FRAGMENTO DE TEXTO:

________________

Lagartijillas
Me he pasado el fin de semana encerrada en las casetas de la Feria del Libro de Madrid, un micromundo tan completo en sí mismo que una tiende a olvidar que más allá de los tenderetes continúa existiendo la realidad, esa realidad pertinaz y viscosa en su miseria, con niños esclavos, mortíferas hambrunas, guerras palestinas.
Para los escritores, la Feria son unos ejercicios espirituales a lo bestia, llenos de mortificación y penitencia. Uno llega ahí, se mete en su chiscón y se ofrece a la valoración inmediata e implacable de las masas. Y las masas, que son muy suyas, te dan la vida o te la arrebatan. Esto es, te miran, y entonces existes, o te ningunean olímpicamente y entonces no eres nada. Pero cómo, se dice desesperado el autor que no firma y que ve cómo discurre delante de él, hora tras hora, el espeso río de la vida, la manada de visitantes que le ignoran; pero cómo, si yo hasta hoy creí tener cierto éxito en la existencia, una amante que a veces me dice que me ama, un hijo que a ratos no me odia, unos amigos aceptables, incluso unos libros en los que pongo todo mi cuidado. Cómo es posible que yo ayer creyera ser alguien y que hoy me haya convertido en cucaracha. Si no te compran, no eres. Resulta de lo más revelador que tu existencia dependa de una transacción mercantil. Ya digo que la Feria es un fiel trasunto de la vida.

________________

(Entradas del conjunto de datos)
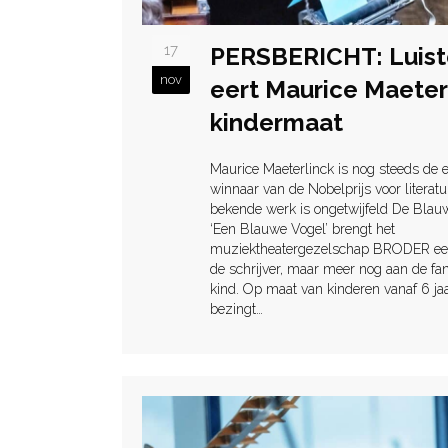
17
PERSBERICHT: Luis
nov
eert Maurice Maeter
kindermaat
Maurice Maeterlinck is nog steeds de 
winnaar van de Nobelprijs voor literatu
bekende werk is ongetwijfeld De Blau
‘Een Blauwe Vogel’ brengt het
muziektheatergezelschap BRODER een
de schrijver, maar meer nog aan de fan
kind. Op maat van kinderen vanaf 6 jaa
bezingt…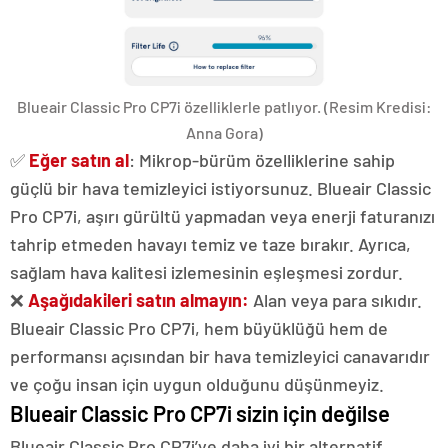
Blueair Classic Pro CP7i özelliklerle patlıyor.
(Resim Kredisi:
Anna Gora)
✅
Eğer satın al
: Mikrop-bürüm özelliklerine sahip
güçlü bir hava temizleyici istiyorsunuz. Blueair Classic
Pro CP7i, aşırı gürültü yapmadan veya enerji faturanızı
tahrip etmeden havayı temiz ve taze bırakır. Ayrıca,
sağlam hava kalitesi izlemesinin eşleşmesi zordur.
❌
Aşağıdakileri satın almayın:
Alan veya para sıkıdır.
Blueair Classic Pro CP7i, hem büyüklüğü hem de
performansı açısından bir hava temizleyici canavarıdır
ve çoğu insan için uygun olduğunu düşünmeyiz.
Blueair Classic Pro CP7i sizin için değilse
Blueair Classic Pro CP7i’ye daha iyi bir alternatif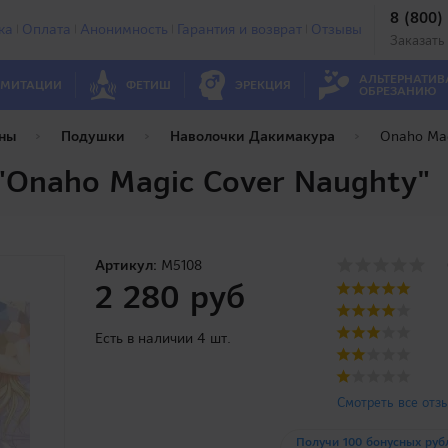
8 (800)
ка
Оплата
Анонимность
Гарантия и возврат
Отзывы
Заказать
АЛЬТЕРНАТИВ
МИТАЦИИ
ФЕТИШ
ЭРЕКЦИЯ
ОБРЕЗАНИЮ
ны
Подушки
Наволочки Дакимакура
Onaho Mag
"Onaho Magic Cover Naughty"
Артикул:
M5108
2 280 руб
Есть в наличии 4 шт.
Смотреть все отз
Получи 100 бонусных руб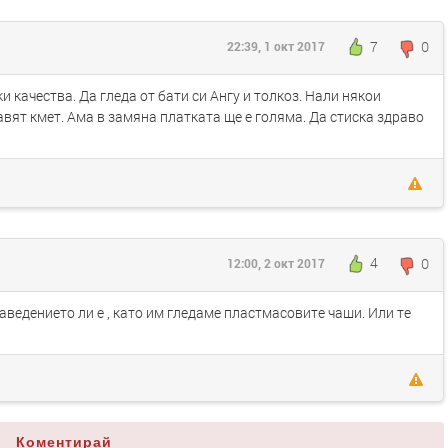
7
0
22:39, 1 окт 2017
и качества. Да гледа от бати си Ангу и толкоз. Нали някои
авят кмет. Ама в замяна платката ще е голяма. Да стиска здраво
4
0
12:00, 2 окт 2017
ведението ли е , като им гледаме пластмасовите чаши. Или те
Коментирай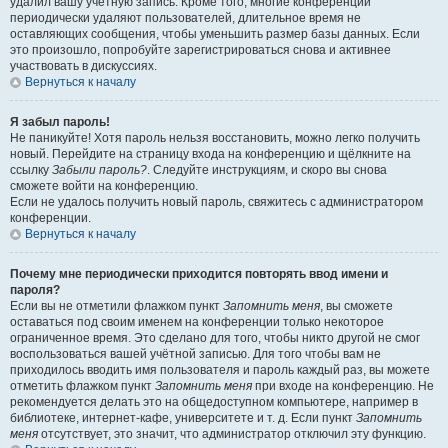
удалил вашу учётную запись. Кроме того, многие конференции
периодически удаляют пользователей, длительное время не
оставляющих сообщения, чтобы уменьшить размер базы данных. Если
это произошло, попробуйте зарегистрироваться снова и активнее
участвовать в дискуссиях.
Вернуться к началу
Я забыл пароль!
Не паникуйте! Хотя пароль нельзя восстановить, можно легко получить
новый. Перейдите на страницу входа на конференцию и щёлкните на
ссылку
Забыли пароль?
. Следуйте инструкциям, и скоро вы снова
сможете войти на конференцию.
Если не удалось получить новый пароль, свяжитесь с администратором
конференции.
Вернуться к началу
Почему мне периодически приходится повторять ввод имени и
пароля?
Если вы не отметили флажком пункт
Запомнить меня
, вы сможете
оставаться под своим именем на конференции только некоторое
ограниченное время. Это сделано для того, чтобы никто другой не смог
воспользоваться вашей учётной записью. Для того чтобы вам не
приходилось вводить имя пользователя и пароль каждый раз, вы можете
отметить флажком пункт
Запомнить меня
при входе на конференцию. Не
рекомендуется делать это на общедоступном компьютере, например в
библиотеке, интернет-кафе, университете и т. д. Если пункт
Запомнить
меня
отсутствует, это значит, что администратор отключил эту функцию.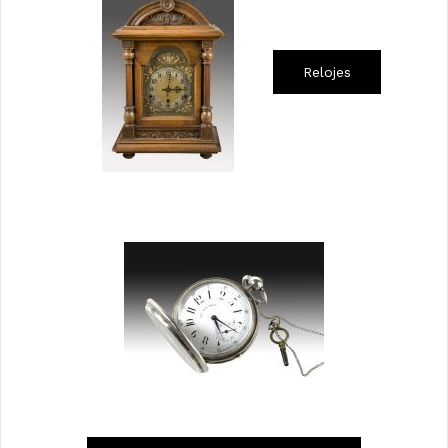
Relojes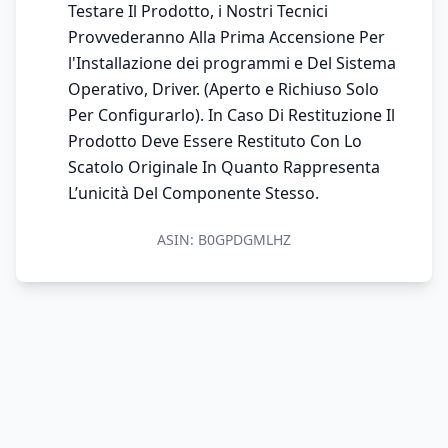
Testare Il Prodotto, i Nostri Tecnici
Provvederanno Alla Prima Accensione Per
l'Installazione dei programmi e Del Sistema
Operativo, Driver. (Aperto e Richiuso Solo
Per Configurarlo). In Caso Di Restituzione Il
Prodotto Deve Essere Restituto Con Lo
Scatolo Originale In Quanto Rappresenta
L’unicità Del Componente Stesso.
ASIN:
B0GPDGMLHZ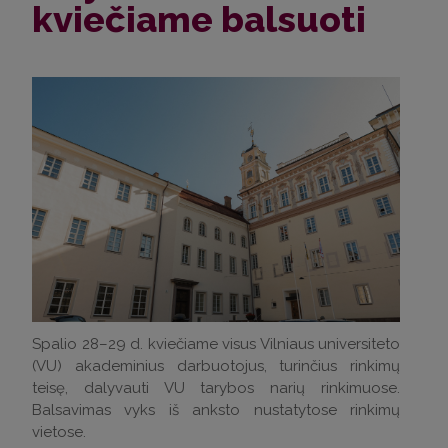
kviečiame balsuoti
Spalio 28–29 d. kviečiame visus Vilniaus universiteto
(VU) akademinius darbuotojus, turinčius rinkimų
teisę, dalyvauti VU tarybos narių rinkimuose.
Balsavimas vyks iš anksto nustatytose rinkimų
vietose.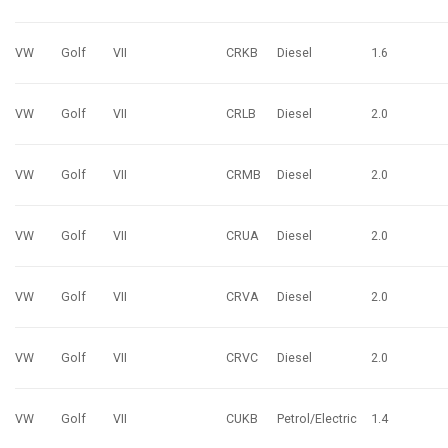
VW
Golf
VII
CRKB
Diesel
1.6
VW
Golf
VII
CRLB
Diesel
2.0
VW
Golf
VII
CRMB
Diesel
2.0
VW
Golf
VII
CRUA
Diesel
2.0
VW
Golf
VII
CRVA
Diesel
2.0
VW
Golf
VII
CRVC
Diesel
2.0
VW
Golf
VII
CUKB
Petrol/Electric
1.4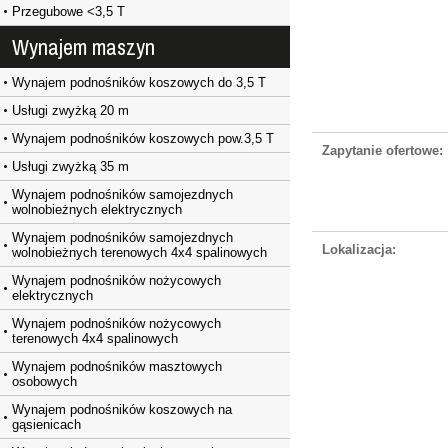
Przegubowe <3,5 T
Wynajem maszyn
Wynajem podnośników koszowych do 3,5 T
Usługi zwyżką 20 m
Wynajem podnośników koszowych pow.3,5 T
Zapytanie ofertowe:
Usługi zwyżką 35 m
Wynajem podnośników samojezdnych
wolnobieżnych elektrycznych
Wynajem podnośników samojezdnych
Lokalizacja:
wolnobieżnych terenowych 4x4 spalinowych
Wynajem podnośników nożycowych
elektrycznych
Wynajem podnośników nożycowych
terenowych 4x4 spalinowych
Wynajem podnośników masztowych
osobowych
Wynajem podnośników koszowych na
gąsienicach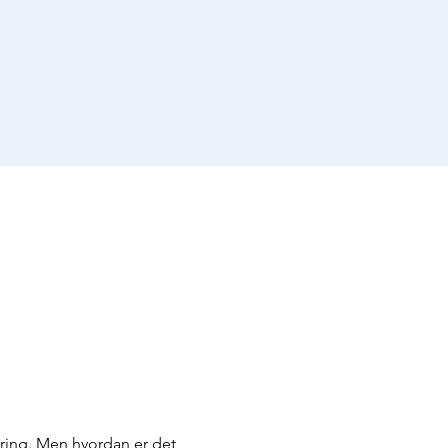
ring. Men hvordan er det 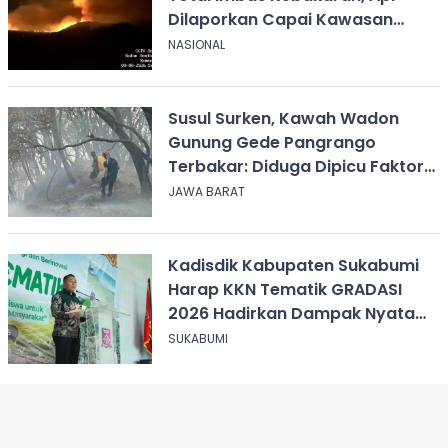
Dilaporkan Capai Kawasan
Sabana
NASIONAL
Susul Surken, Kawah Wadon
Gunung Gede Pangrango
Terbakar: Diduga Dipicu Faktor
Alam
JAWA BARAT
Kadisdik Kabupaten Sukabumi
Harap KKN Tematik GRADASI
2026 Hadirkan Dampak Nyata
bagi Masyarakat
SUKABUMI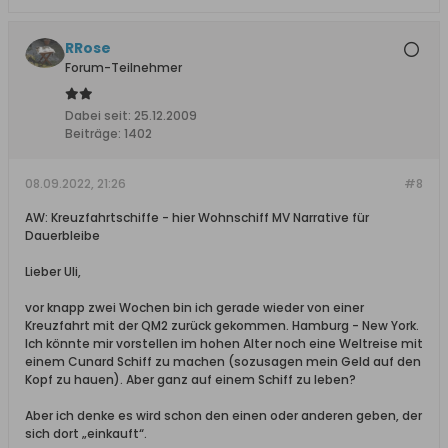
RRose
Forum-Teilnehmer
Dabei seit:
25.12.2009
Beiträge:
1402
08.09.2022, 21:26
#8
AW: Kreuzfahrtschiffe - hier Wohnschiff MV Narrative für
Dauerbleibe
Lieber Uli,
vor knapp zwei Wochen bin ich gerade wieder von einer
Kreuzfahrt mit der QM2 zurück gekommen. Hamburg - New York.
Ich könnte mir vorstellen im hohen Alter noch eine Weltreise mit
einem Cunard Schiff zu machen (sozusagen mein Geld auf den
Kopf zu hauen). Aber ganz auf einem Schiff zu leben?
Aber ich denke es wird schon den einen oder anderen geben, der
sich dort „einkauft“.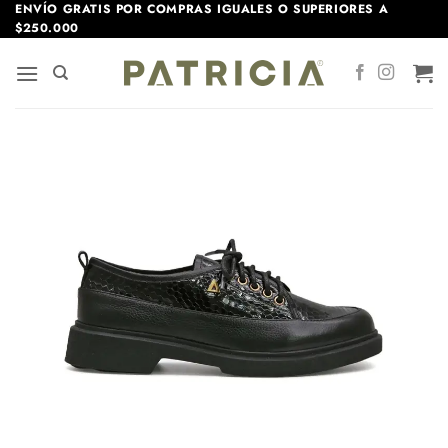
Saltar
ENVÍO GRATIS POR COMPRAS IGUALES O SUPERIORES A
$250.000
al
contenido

________________

CONSIGNA A:
Transcribe del texto sobre la Feria del Libro de Madrid el pasaje que va desde "Lagartijillas" hasta "hambrunas, guerras palestinas.", ambos incluidos.
CONSIGNA B:
Según el texto sobre la Feria del Libro de Madrid, ¿qué pasa si no te compran?
CONSIGNA C:
Prolonga el texto sobre la Feria del Libro de Madrid a partir de su última frase.

RESPUESTA A:
Lagartijillas
Me he pasado el fin de semana encerrada en las casetas de la Feria del Libro de Madrid, un micromundo tan completo en sí mismo que una tiende a olvidar que más allá de los tenderetes continúa existiendo la realidad, esa realidad pertinaz y viscosa en su miseria, con niños esclavos, mortíferas hambrunas, guerras palestinas.

RESPUESTA B:
Si no te compran, no eres.

RESPUESTA C:
Voltaire tiene un librito de memorias delicioso (Lípari Ediciones) que, entre sonrisa y sonrisa, deja un sobrecogedor regusto a plomo y polvo. Todo es vanidad, dice Voltaire; incluso las guerras, con sus miles de muertos y sus sufrimientos sustanciales, son producto del insustancial capricho de algún príncipe. ¿Y qué es la vanidad? Una enfermedad del ego, una dependencia patológica de la mirada de los demás. Al vanidoso, como en el chiste, no le interesa acostarse con Claudia Schiffer, sino poder contarlo: que los demás lo sepan. Por eso es tan interesante la Feria del Libro: porque es como un experimento de laboratorio, un terrario atiborrado de especímenes con los que estudiar la vanidad idiota. Ahí estamos todos, como lagartijillas que esperan zamparse alguna mosca, como chicos feos sin pareja en el baile, como príncipes dispuestos a matar sólo para conseguir que la posteridad los mire.